Fifteen minutes later, they heard an audio countdown coming from the vehicle warning of a bomb -- interspersed with music -- and the need to evacuate.
Police have not said if anyone was inside the motorhome at the time, but lauded the officers who arrived at the scene and took quick action.
A total of 41 businesses were damaged, Mayor John Cooper said.
Adding to the cryptic nature of Friday's incident was the eerie preamble described by witnesses - a crackle of gunfire followed an apparently computer-generated female voice from the RV reciting a minute-by-minute countdown to an impending bomb blast.
Police scrambled to evacuate nearby homes and buildings and called for a bomb squad, which was still en route to the scene when the RV blew up just outside an AT&T Inc office building where it had been parked.
The explosion occurred about two blocks from Lower Broadway, where some of Nashville's famous live music venues are located. The Ryman Auditorium, former home of the Grand Ole Opry and just three blocks from the blast scene, was undamaged. The Gaylord Opryland and current Grand Ole Opry complexes, which sit outside the downtown area, were not impacted.
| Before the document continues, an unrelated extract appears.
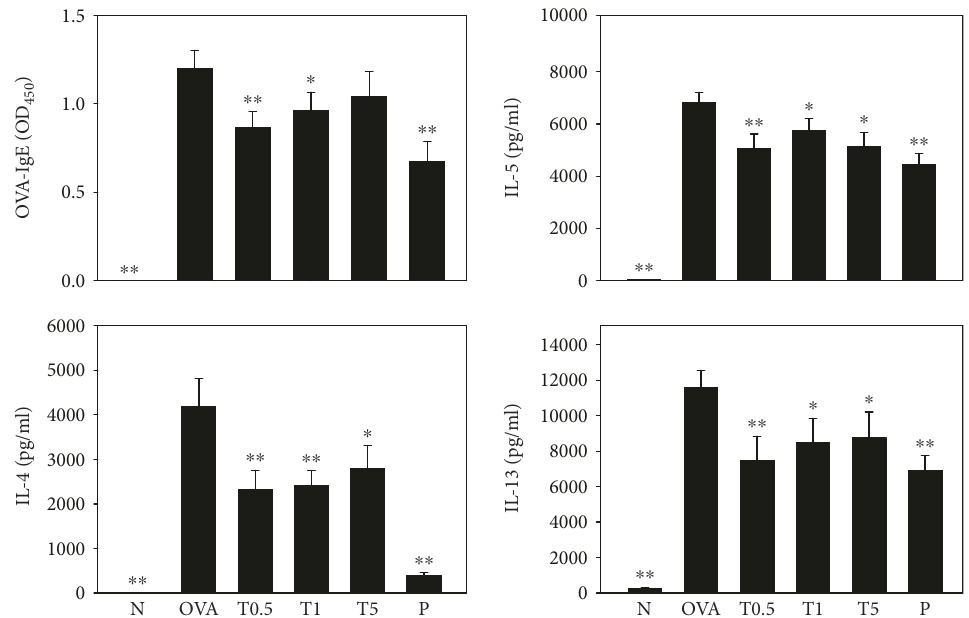
Figure 6: Tomatidine a ff ected the levels of OVA-IgE in serum and IL-4, IL-5, and IL-13 in splenocyte culture supernatant. All data are presented as means ± SEM. ∗ P < 0 05 , ∗∗ P < 0 01 compared to the OVA control group.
The motorhome was parked in front of a building for phone company AT&T, causing damage that disrupted telecommunications service in Tennessee as well as parts of Mississippi, Kentucky, Alabama and Georgia.
AT&T's efforts to restore services overnight were waylaid when a fire reignited at the company's downtown office at the site of the blast, but the company said in a statement on Saturday it was deploying portable cell sites to downtown Nashville and across the region.